■ **WHAT YOU ARE ASKED TO DO**
An exact transcription of all the entries is needed; pictures stay out.
*** Begin section ***
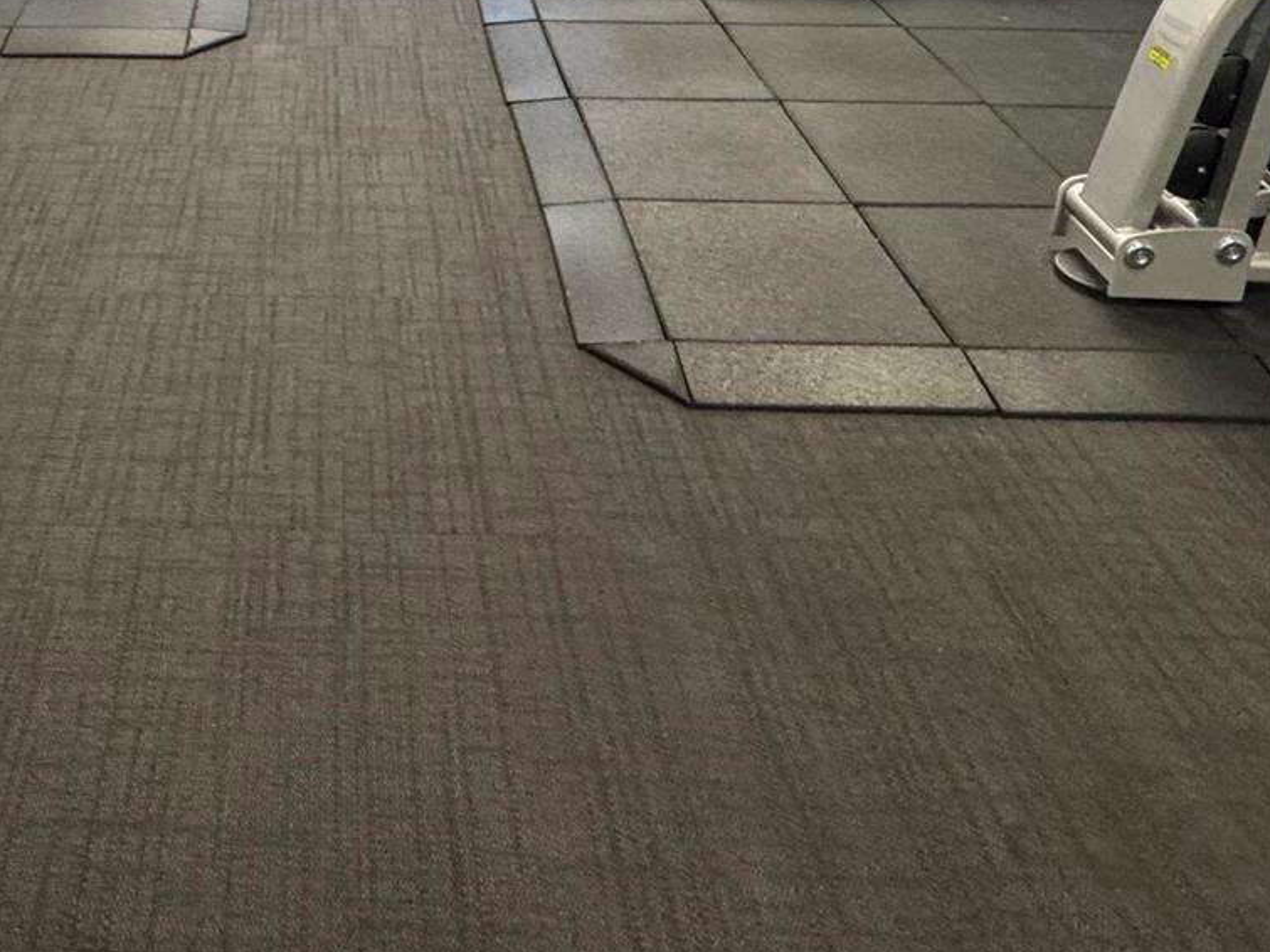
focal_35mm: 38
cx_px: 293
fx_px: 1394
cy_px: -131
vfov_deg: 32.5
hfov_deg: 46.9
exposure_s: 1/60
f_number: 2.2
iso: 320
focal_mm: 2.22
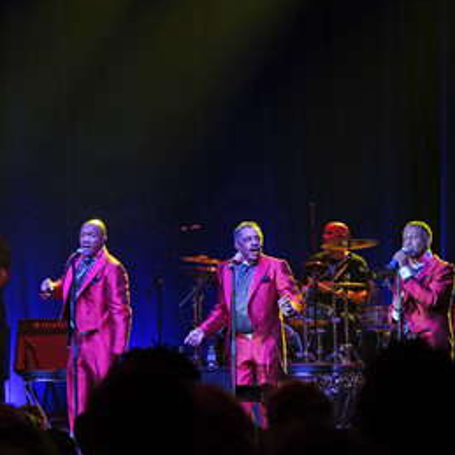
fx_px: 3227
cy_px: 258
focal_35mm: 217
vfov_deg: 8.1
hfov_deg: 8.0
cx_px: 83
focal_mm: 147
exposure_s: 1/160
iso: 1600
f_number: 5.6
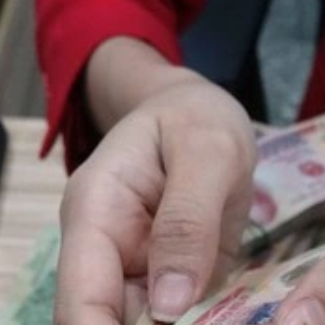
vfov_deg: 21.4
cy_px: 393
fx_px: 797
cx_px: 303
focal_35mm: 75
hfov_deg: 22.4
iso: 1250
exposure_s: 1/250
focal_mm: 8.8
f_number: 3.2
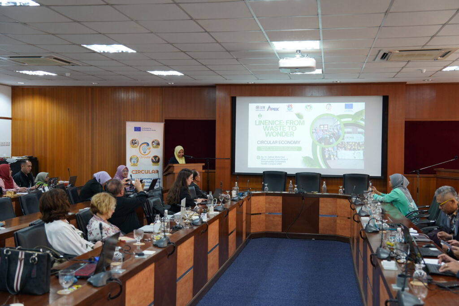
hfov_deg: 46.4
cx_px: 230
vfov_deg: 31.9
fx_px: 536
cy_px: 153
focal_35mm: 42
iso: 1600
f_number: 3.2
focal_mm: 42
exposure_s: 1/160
*** End section ***
■ **TASK SOLUTION**
focal_35mm: 38
cx_px: 293
fx_px: 1394
cy_px: -131
vfov_deg: 32.5
hfov_deg: 46.9
exposure_s: 1/60
f_number: 2.2
iso: 320
focal_mm: 2.22
fx_px: 3227
cy_px: 258
focal_35mm: 217
vfov_deg: 8.1
hfov_deg: 8.0
cx_px: 83
focal_mm: 147
exposure_s: 1/160
iso: 1600
f_number: 5.6
vfov_deg: 21.4
cy_px: 393
fx_px: 797
cx_px: 303
focal_35mm: 75
hfov_deg: 22.4
iso: 1250
exposure_s: 1/250
focal_mm: 8.8
f_number: 3.2
hfov_deg: 46.4
cx_px: 230
vfov_deg: 31.9
fx_px: 536
cy_px: 153
focal_35mm: 42
iso: 1600
f_number: 3.2
focal_mm: 42
exposure_s: 1/160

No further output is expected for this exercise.